Sorry, I always forget what they are officially called, which is compound literals. You can do ((struct foo){...}). GCC had a different syntax for this before c99 but the only standard way to do such allocations was in a new block, which doesn't help for a function argument.
Edit: also worth mentioning that some of the early implementations of this were very inefficient so you might see complaints from that time, but this is not an issue with modern compilers.
Thanks for pointing this out. I also tried and failed to find "anonymous data allocations". Although (having just read about them) I fail to see how I'd use your proposed string structure to retro-fit an existing codebase using good old char* strings.

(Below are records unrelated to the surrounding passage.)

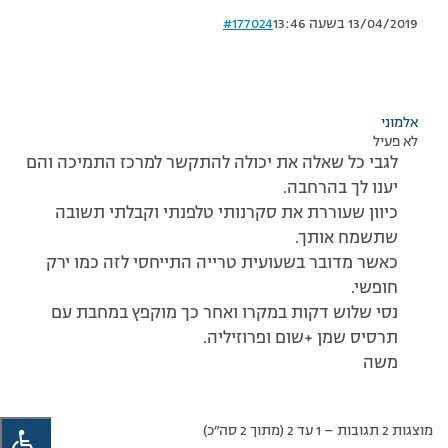
13/04/2019 בשעה 13:46
#177024
אלמוני
לא פעיל
לגבי כל שאלה את יכולה להתקשר למרכז התמיכה והם
יענו לך בהרחבה.
כיוון שעוררת את סקרנותי טלפנתי וקבלתי תשובה
שתשמח אותך.
כאשר מדובר בשעועית טרייה התייחסי לזה כמו ירק
חופשי.
נסי שלוש דקות במקרו ואחר כך מוקפץ במחבת עם
תרסיס שמן +שום ופרוזיליה.
משה
מוצגות 2 תגובות – 1 עד 2 (מתוך 2 סה״כ)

The basic idea is to wrap all use of arrays with wrapper functions or macros that take the structure with length and have those wrappers access the array after performing bounds checking. So you would want to never pass a raw array as a function argument, but before compound literals there was fundamentally no good way to change a string literal to such a structure in a function argument that wouldn't violate other basic programming principles. There are still a variety of implementation choices and it is by no means an easy retrofit, but the result can be entirely reasonable. Interacting with 3rd party and standard library code can be awkward and depends on implementation choices (e.g. '\0' termination or not and the related how much of libc do you rewrite). There have been a number of string libraries over the years making various implementation choices, but no general implementation has become all that popular and it seems like most implementations are project specific.
Edit: also worth mentioning that some of the early implementations of this were very inefficient so you might see complaints from that time, but this is not an issue with modern compilers.